Statistics show half a million Americans are affected by cerebral palsy. By definition, hypotonic cerebral palsy refers to the brain’s two halves (cerebral), to any disorder involving impairment in control of bodily movement (palsy) and low muscle tone (hypotonic). Cerebral palsy is a group of disorders that sometimes affects a person’s intellectual ability as well as the victim’s ability to move and to maintain balance and posture.
Hypotonic cerebral palsy sufferers might seem floppy or unsteady when they walk. Hypotonic cerebral palsy sufferers often have difficulty in maintaining posture while sitting or standing. Hypotonic cerebral palsy is incurable. The effects of this condition are more pronounced in some patients than in others. However, hypotonic cerebral palsy does not, generally, get worse over time.

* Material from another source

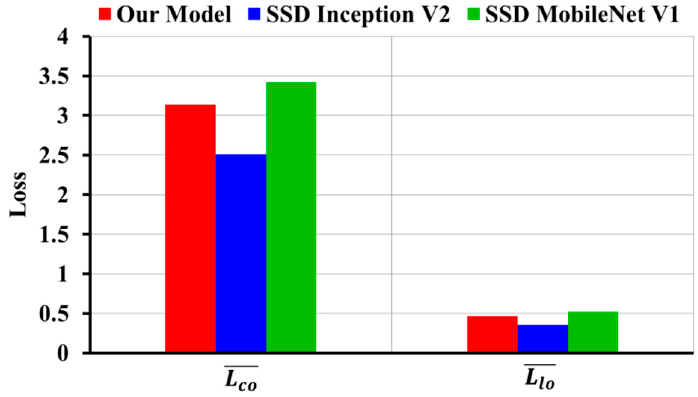
Figure 7. Comparison of classification and localization loss on image-wise testing set.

There are several main causes of hypotonic cerebral palsy: acquired hypotonic cerebral palsy from head injury or asphyxiation, congenital hypotonic cerebral palsy from infections during pregnancy, jaundice, or lack of oxygen to the brain. Cerebral palsy generally manifests itself in several apparent manners.
Types of Cerebral Palsy
- Spastic – 70% of people with cerebral palsy suffer from stiff and weak muscles
- Ataxic or hypotonic – 10% of people with cerebral palsy suffer from poor coordination and involuntary muscular movement
- Athetoid – 20% of people suffer from slow moving muscles which move involuntarily
- Mixed – Often times, unfortunately, victims suffer from two of these forms of cerebral palsy
Causes of Hypotonic Cerebral Palsy
- Acquired Hypotonic Cerebral Palsy – This type of cerebral palsy occurs when there is damage to the brain after the time of birth. This damage often occurs during the first months or years of life. Brain injury, bacterial meningitis, viral encephalitis, or head injury are some main causes of acquired cerebral palsy.

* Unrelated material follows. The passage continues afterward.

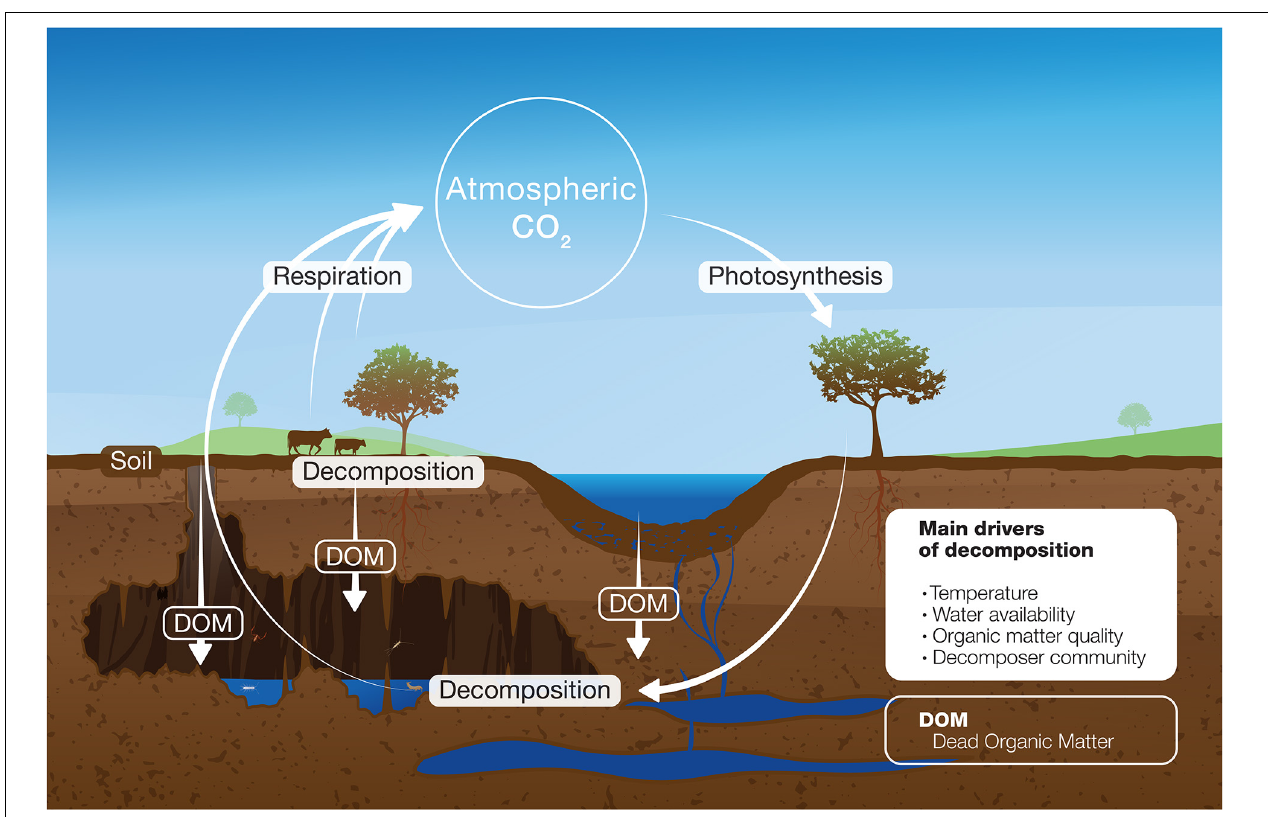
FIGURE 1 | Conceptual model of organic matter decomposition in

- Congenital Hypotonic Cerebral Palsy – This type of cerebral palsy occurs when there is an incident which takes place before birth or near birth which damage the motor centers of the brain. Most common causes of congenital cerebral palsy include:
- Infections during Pregnancy – A developing fetus can be infected with German measles or rubella which can damage the developing nervous system resulting in hypotonic cerebral palsy. Other infections like cytomeqalovirus and toxoplasmosis can also cause infections which may lead to hypotonic cerebral palsy.
- Jaundice – Jaundice is a condition in which excessive amounts of bilirubin dissolve the layer of fat which is normally under the skin causing skin to appear yellow. Severe jaundice can damage the brain and can ultimately result in hypotonic cerebral palsy.
- Severe Lack of Oxygen – If the brain is denied oxygen for an extended period of time during labor or delivery, it may be damaged and result in hypotonic cerebral palsy. Lack of oxygen accounts for sixty percent of people suffering from congenital hypotonic cerebral palsy.
- Other Causes – Other more general, possible causes of hypotonic cerebral palsy include: breech birth, complicated delivery or labor, low birth weight, nervous system defects, maternal bleeding, maternal hyperthyroidism and doctor error.
Doctors diagnose hypotonic cerebral palsy by testing motor skills and reflexes, looking into medical history, and employing a variety of specialized tests. Most patients are diagnosed before the age of three. Although its symptoms may change over time, hypotonic cerebral palsy by definition is not progressive, so if a patient shows increased impairment, the problem may be something other than hypotonic cerebral palsy.